### Prompt
Every line from the one bearing "band musician playing" through the last line of the entries should be printed exactly, with no other output.

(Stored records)

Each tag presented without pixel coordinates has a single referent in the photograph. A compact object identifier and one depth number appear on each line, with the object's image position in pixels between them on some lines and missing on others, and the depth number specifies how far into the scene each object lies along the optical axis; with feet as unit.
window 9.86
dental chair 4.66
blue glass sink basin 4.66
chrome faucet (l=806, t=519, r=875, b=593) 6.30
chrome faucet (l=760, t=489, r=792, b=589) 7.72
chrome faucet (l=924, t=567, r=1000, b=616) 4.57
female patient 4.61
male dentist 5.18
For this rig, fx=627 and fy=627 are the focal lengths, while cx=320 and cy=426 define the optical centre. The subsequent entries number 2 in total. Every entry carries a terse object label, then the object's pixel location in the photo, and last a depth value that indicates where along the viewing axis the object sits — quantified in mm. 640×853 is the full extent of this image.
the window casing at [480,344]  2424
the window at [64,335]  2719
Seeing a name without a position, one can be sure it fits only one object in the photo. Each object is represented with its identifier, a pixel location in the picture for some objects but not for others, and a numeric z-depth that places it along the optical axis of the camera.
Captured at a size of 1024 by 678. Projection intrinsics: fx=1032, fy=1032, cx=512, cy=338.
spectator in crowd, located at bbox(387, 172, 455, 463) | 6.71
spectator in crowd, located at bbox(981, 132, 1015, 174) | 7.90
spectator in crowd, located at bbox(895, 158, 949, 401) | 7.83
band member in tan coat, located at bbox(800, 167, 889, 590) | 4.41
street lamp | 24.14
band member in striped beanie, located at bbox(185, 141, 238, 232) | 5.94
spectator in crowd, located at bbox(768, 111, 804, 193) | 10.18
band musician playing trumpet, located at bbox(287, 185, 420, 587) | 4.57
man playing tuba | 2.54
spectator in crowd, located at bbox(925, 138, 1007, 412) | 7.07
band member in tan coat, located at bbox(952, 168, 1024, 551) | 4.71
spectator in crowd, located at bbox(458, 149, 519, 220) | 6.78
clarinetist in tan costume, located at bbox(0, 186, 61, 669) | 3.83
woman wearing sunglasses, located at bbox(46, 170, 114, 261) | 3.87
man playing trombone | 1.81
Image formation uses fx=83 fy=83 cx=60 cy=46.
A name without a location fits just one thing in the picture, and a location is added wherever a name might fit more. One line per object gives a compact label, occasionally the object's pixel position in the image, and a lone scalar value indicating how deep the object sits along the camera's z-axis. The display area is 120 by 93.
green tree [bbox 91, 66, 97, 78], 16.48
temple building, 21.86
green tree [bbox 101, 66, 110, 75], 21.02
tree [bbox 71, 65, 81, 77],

### Reply to the task
band musician playing trumpet, located at bbox(287, 185, 420, 587) | 4.57
man playing tuba | 2.54
spectator in crowd, located at bbox(925, 138, 1007, 412) | 7.07
band member in tan coat, located at bbox(952, 168, 1024, 551) | 4.71
spectator in crowd, located at bbox(458, 149, 519, 220) | 6.78
clarinetist in tan costume, located at bbox(0, 186, 61, 669) | 3.83
woman wearing sunglasses, located at bbox(46, 170, 114, 261) | 3.87
man playing trombone | 1.81
Image formation uses fx=83 fy=83 cx=60 cy=46.
A name without a location fits just one thing in the picture, and a location is added wherever a name might fit more. One line per object gives a compact label, occasionally the object's pixel position in the image, and a lone scalar value indicating how deep the object sits along the camera's z-axis. The display area is 120 by 93.
green tree [bbox 91, 66, 97, 78], 16.48
temple building, 21.86
green tree [bbox 101, 66, 110, 75], 21.02
tree [bbox 71, 65, 81, 77],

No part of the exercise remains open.